Giu 8th, 2019 | Di Redazione | Categoria: Marketing, Promozioni on the road

Come altre iniziative simili, insomma, questo guerrilla marketing per Aladdin ha sfruttato un momento morto e lo ha trasformato in un’occasione di incontro con il brand, potendo contare tra l’altro sull’effetto sorpresa che deve generare di certo l’assistere a una performance con canti, balli ed effetti speciali – all’improvviso, mentre si sta semplicemente aspettando che il semaforo si faccia verde – e, più in generale, e per tornare all’assunto teorico dell’efficacia del marketing non convenzionale, l’essere raggiunti da un messaggio pubblicitario in luoghi e modi inaspettati e mentre meccanismi di difesa e di reattanza sono azzerati.
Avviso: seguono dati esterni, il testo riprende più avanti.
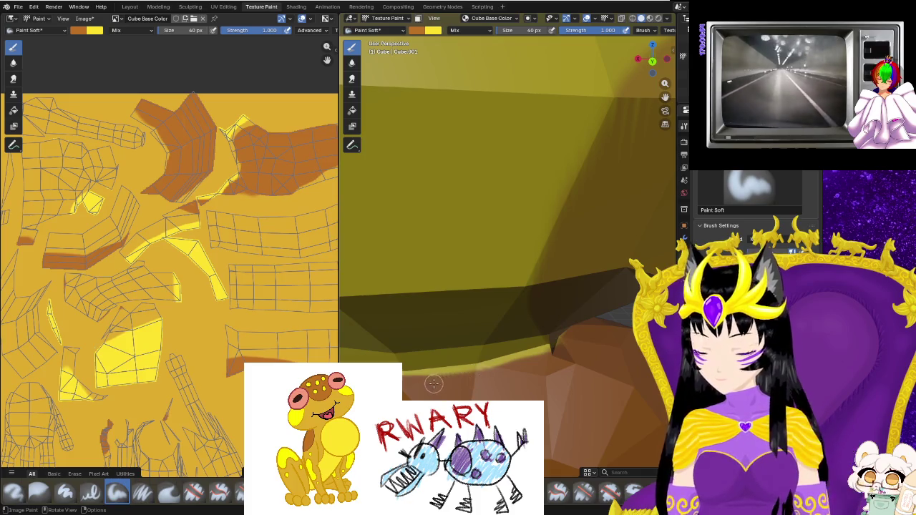
{"action": "scroll", "coordinate": [434, 383], "scroll_direction": "down", "scroll_amount": 3}
{"action": "scroll", "coordinate": [548, 367], "scroll_direction": "down", "scroll_amount": 2}
{"action": "mouse_move", "coordinate": [593, 388]}
{"action": "middle_mouse_down"}
{"action": "mouse_move", "coordinate": [416, 386]}
{"action": "mouse_move", "coordinate": [441, 348]}
{"action": "mouse_move", "coordinate": [473, 361]}
{"action": "mouse_move", "coordinate": [479, 369]}
{"action": "mouse_move", "coordinate": [469, 377]}
{"action": "mouse_move", "coordinate": [519, 302]}
{"action": "middle_mouse_up"}
{"action": "scroll", "coordinate": [469, 378], "scroll_direction": "up", "scroll_amount": 2}
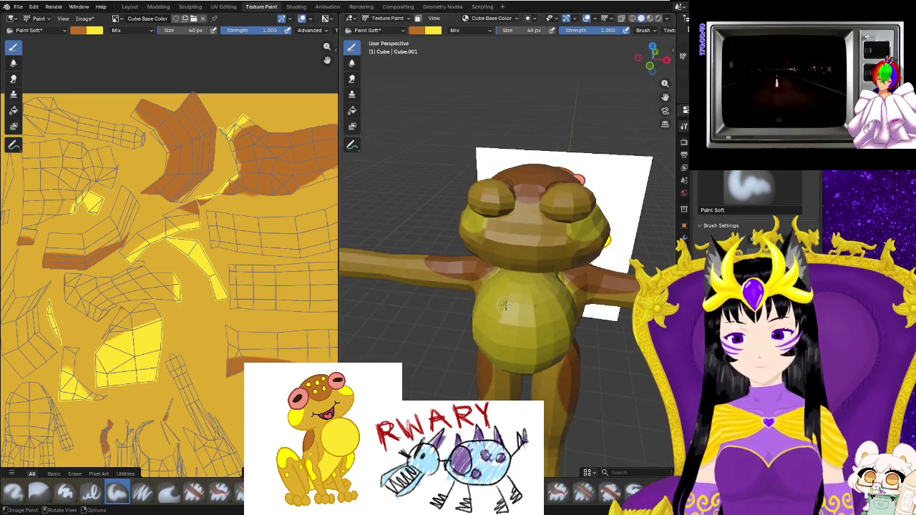
Swap the brush colours back to yellow and save the painted texture image.
{"action": "key", "text": "x"}
{"action": "mouse_move", "coordinate": [495, 337]}
{"action": "middle_mouse_down"}
{"action": "mouse_move", "coordinate": [388, 297]}
{"action": "mouse_move", "coordinate": [551, 340]}
{"action": "middle_mouse_up"}
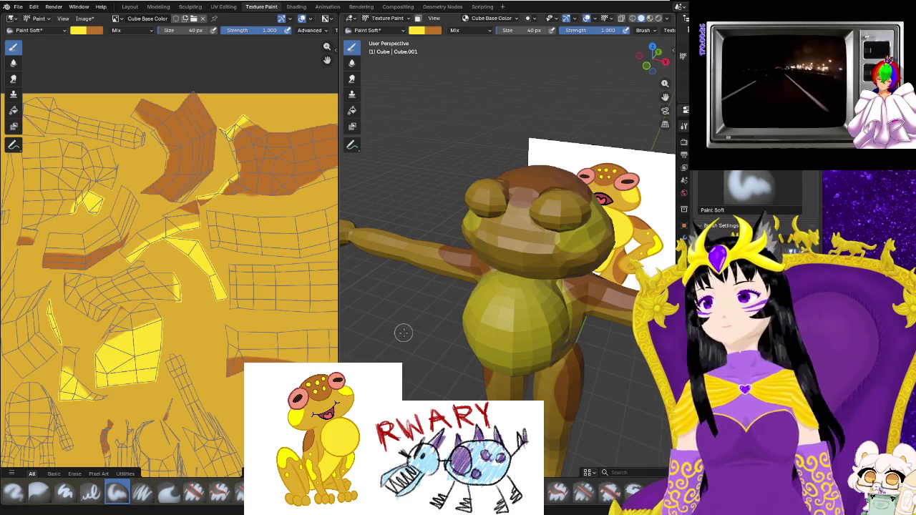
{"action": "left_click", "coordinate": [85, 18]}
Non stupiscono, così, le reazioni degli automobilisti del posto: c’è chi è incredulo nel vedere Will Smith che twerka con i fari della propria auto, chi preso dal ritmo comincia a ballare, tanti che come in un tuffo nel passato si ritrovano a cantare le canzoni della propria infanzia e, altrettanto inevitabilmente, qualcuno che si annoia e sbuffa all’idea di dover restare bloccato nel traffico.

Oltre, va da sé, a chi ne approfitta per filmare quello che sta avvenendo e condividerlo. Con la maggior parte delle iniziative di guerrilla e unconventional marketing questa inaspettata performance dal vivo del cast di Aladdin condivide, infatti, la capacità di creare passaparola, fuori e dentro la Rete. Il solo video ufficiale pubblicato sul canale YouTube di The Late Late Show è stato visto quasi sette milioni di volte e ha ricevuto più di 290mila like. E lo stesso si può immaginare sia successo con video e contenuti amatoriali, realizzati e condivisi da chi stava assistendo a questo sui generis spettacolo di Aladdin dal vivo.

Chi sia ancora convinto, del resto, che una produzione milionaria come quella di un film Disney rifatto in live-action non abbia bisogno di operazioni di marketing dal basso non deve aver compreso pienamente il potere che hanno il buzz e la contagiosità e notiziabilità spontanea di un’idea, in grado di attrarre media e pubblico.